[WHAT IS EXPECTED]
Copy out each line below in which the string "elbow" appears.

[EXTRACTED RECORDS]
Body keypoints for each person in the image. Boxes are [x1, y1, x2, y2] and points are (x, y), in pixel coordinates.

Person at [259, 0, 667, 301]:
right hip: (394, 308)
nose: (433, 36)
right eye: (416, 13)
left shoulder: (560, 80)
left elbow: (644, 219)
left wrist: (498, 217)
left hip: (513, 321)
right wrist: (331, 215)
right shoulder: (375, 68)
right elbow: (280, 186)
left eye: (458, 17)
==
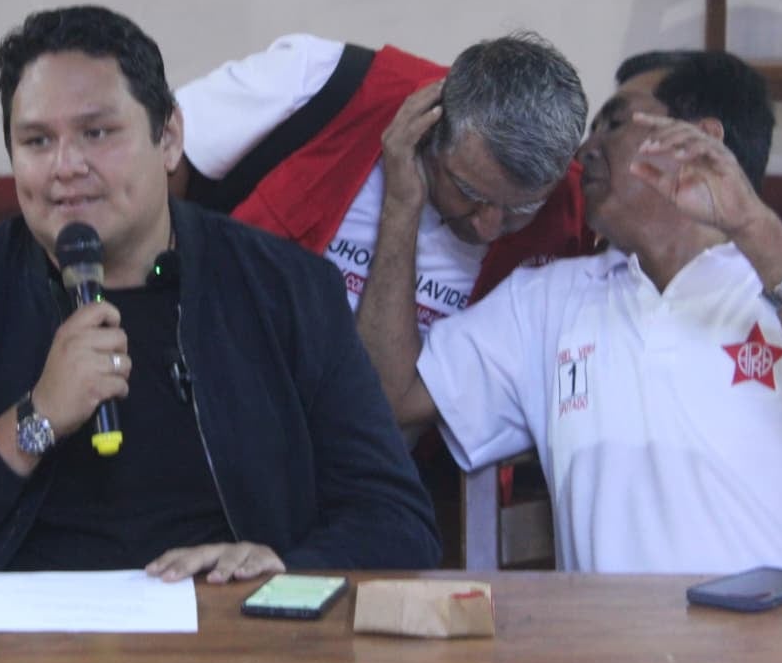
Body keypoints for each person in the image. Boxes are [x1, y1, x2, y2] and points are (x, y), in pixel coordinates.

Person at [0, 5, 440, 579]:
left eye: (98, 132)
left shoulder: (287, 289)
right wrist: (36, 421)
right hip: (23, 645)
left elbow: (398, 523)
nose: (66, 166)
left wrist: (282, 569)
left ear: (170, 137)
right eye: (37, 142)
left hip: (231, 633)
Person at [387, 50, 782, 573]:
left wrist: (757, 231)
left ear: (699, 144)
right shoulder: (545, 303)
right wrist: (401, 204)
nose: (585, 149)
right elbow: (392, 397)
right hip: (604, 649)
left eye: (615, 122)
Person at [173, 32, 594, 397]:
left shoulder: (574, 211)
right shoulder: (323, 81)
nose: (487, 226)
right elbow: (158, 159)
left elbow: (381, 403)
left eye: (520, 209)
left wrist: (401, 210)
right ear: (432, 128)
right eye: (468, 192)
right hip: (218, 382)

[ANSWER TO THIS PROBLEM]
left elbow: (644, 219)
right elbow: (280, 186)
left elbow: (398, 523)
right elbow: (392, 397)
right elbow: (158, 159)
left elbow: (381, 403)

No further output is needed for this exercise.